Former Jungle dwellers and other homeless now are chased from doorstep to doorstep, park to park, overpass to overpass. Imagine the stress of every few days having your goods seized, being forced away from your only shelter to…where? Nowhere! It’s really time, past time, to stabilize the living conditions of homeless folks. It’s been done in Oregon; it’s been done in Washington. We can do it here.

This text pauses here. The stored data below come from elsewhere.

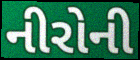
નીરોનીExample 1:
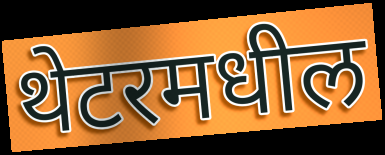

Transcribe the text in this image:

थेटरमधील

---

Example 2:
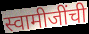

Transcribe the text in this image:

स्वामीजींची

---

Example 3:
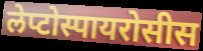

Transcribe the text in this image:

लेप्टोस्पायरोसीस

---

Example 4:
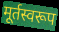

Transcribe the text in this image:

मूर्तस्वरूप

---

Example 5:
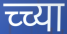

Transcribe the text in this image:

च्च्याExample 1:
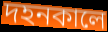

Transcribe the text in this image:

দহনকালে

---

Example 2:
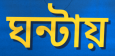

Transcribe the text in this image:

ঘন্টায়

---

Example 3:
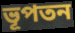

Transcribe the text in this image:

ভূপতন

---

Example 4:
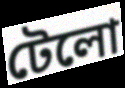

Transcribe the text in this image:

টেলো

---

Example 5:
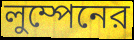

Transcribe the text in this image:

লুম্পেনের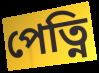
পেত্নিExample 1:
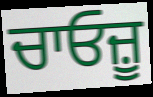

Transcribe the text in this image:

ਚਾਓਜ਼ੂ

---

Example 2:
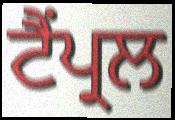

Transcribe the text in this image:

ਟੈਂਪ੍ਰਲ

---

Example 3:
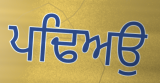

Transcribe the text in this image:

ਪਢਿਅਉ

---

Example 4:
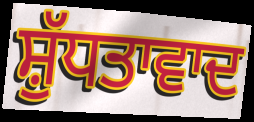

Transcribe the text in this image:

ਸ਼ੁੱਧਤਾਵਾਦ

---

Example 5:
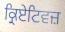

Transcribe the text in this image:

ਕ੍ਰਿਏਟਿਵਜ਼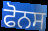
ਫੋਨਸ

3 thoughts on “Hoovervilles for the Homeless? or Legalized Camping?: San Jose

  1. just last month there were eighty (80) sweeps conducted by the city of San Jose, Santa Clara Valley Water District and CalTrans. They have now averaged twenty (20) sweeps per week in August. They are on target for another eighty (80) sweeps this month as well. That means one hundred sixty (160) sweeps for July and August. The city reports it costs an average of ten thousand dollars ($10,000) per sweep. That means they spent eight hundred thousand dollars ($800,000) in the month of July and are on target for spending the same amount in August. That means they will have spent one million six hundred thousand dollars ($1,600,000) of taxpayers money to sweep the homeless from neighborhood to neighborhood with no definite results.
    Instead of answering the homeless question of “Where do we go now?” With anywhere but here, they will need an answer to the housed community of “Where are you going to spend our tax dollars now?”